Supremes Asked To Hold P2P Networks Responsible For Infringement

Attorneys for the movie and music industries have asked the U.S. Supreme Court to hold Grokster and Morpheus responsible for their customers' swapping copyrighted movies and music over those networks.

Grokster and Morpheus, according to a filing before the high court written by Washington lawyer Donald Verrilli, wreak "catastrophic, multibillion-dollar harm on [the motion picture and recording industries] that cannot be redressed through lawsuits against the millions of direct infringers using those services."

In mid-August, a three-judge panel of the Ninth U.S. Circuit Court of Appeals upheld a lower court ruling from 2003 that held Grokster and Morpheus parent StreamCast could not be held liable for infringement because, unlike the original Napster, they don't have servers directing users to the copyrighted works; instead, Grokster and Morpheus users swap files over the Net on their own while the companies don't always know verifiably that the material is copyrighted.

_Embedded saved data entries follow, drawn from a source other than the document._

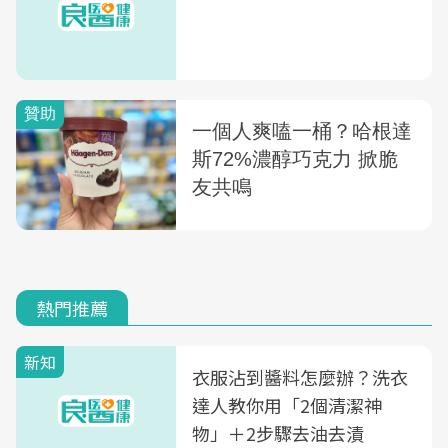
熱門推薦
新知
衣服沾到醬料怎麼辦？洗衣
達人教你用「2個清潔神
物」＋2步驟去油去漬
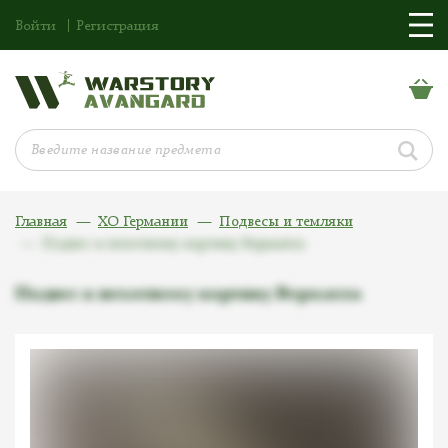
Войти
Регистрация
Главная
ХО Германии
Подвесы и темляки
Подвес к пехотному кортику Вермахта
Подвес к пехотному кортику Вермахта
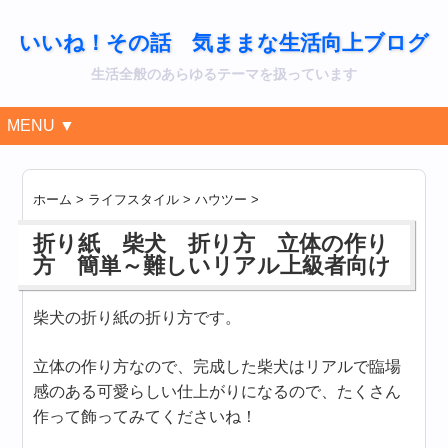
いいね！その話 気ままな生活向上ブログ
生活全般のあらゆるテーマを扱っています
MENU ▼
ホーム
>
ライフスタイル
>
ハウツー
>
折り紙 柴犬 折り方 立体の作り
方 簡単～難しいリアル上級者向け
柴犬の折り紙の折り方です。
立体の作り方なので、完成した柴犬はリアルで臨場
感のある可愛らしい仕上がりになるので、たくさん
作って飾ってみてくださいね！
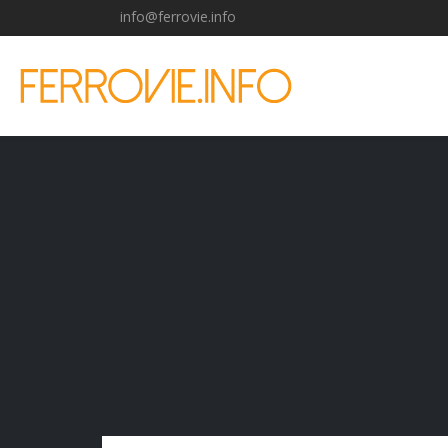
info@ferrovie.info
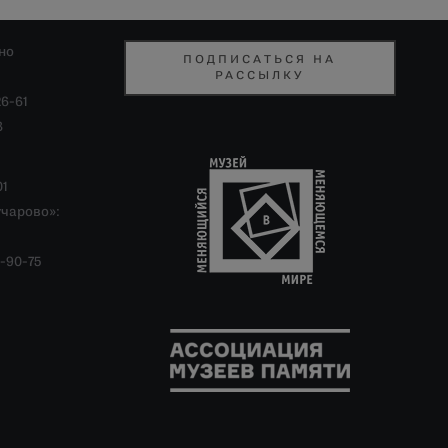
но
ПОДПИСАТЬСЯ НА
РАССЫЛКУ
26-61
8
01
учарово»:
-90-75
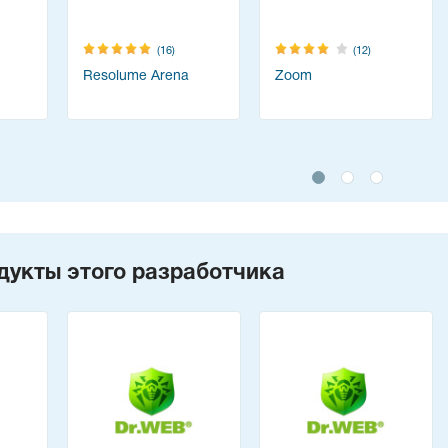
(16)
(12)
Resolume Arena
Zoom
дукты этого разработчика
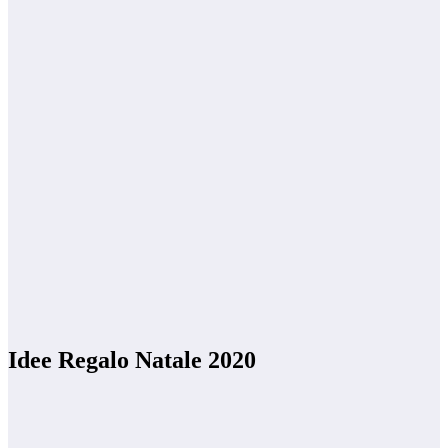
Idee Regalo Natale 2020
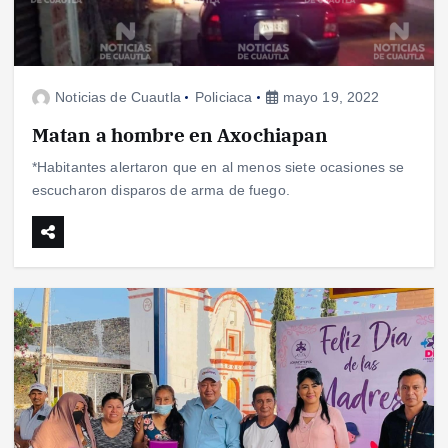
Noticias de Cuautla
Policiaca
mayo 19, 2022
Matan a hombre en Axochiapan
*Habitantes alertaron que en al menos siete ocasiones se
escucharon disparos de arma de fuego.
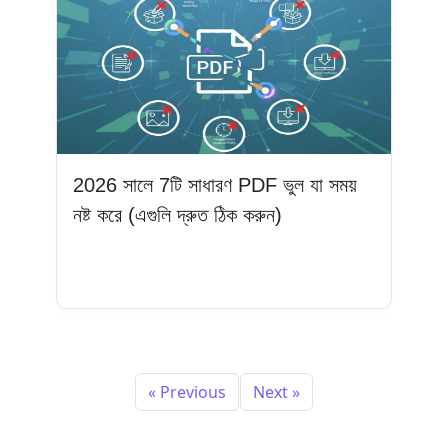
2026 সালে 7টি সাধারণ PDF ভুল যা সময়
নষ্ট করে (এগুলি দ্রুত ঠিক করুন)
আরও পড়ুন
« Previous
Next »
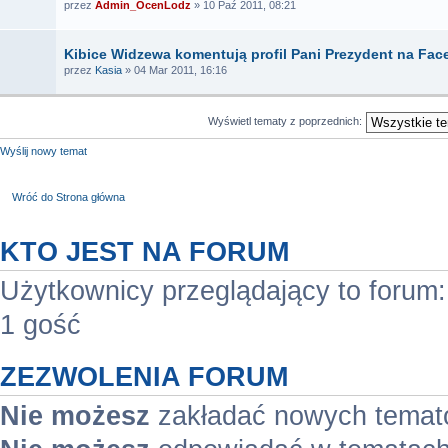
przez
Admin_OcenLodz
» 10 Paź 2011, 08:21
Kibice Widzewa komentują profil Pani Prezydent na Fa
przez
Kasia
» 04 Mar 2011, 16:16
Wyświetl tematy z poprzednich:
Wyślij nowy temat
Wróć do Strona główna
KTO JEST NA FORUM
Użytkownicy przeglądający to forum
1 gość
ZEZWOLENIA FORUM
Nie możesz
zakładać nowych temat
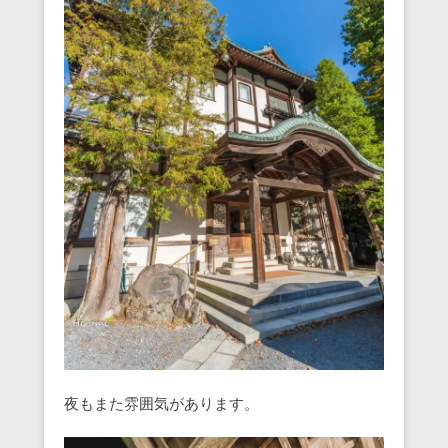
夜もまた雰囲気があります。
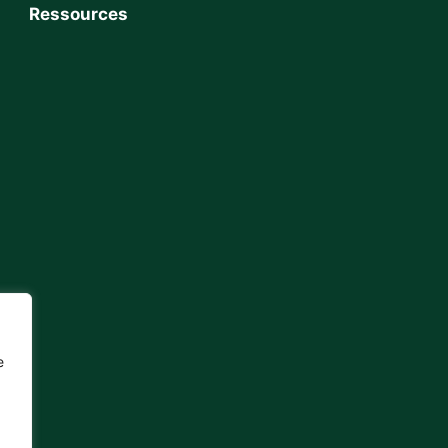
Ressources
e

"We value the role that copyright has played in our society, however it is innovation that has been the foundation of America and what has made our country great…. I am proud that Morpheus has become the first American P2P company to successfully win its fight for the right to continue to develop innovative new distributed communications technologies," said StreamCast chief executive Michael Weiss after the 9th Circuit Court ruling.

Attorneys for both StreamCast and Grokster continue to hold they shouldn't be held liable for infringement based on their users' illicit acts. But the Electronic Frontier Foundation, which has represented StreamCast, is optimistic that the high court may not rule in favor of the movie and music industries if they decide to take the appeal.

EFF staff attorney Wendy Seltzer said it was no surprise that the movie and music industries want to take it to the Supremes, "given that they just failed for the moment to get Congress to change the law with the Induce Act." The Induce Act has stalled in the Senate. "That was their bid to get Congress to make peer-to-peer illegal," Seltzer told AVNOnline.com. "Instead they're trying to ask the court to change the law.

Neither the Motion Picture Association of America nor the Recording Industry Associaiton of America – the latter of which filed suits against 762 more peer-to-peer online file swappers at the end of September, including on 26 university campuses – had commented on the Supreme Court filing as of this writing.

"The decision of the Ninth Circuit Court was absolutely correct," Seltzer said, "but decisions about the shape of copyright law are the job of Congress. Until Congress changes its mind, there's nothing the courts can or should do to alter that. The Betamax rule has been protective of technological innovation and has been a good thing for the country's technological advancement."

Seltzer observed that the film and music industries cannot lobby the Supreme Court the way they can Congress or the White House. "And they'll be making the same arguments [before the high court] they've now tried and failed to make twice," she said. "There've been four judges unpersuaded, and all we need is five more."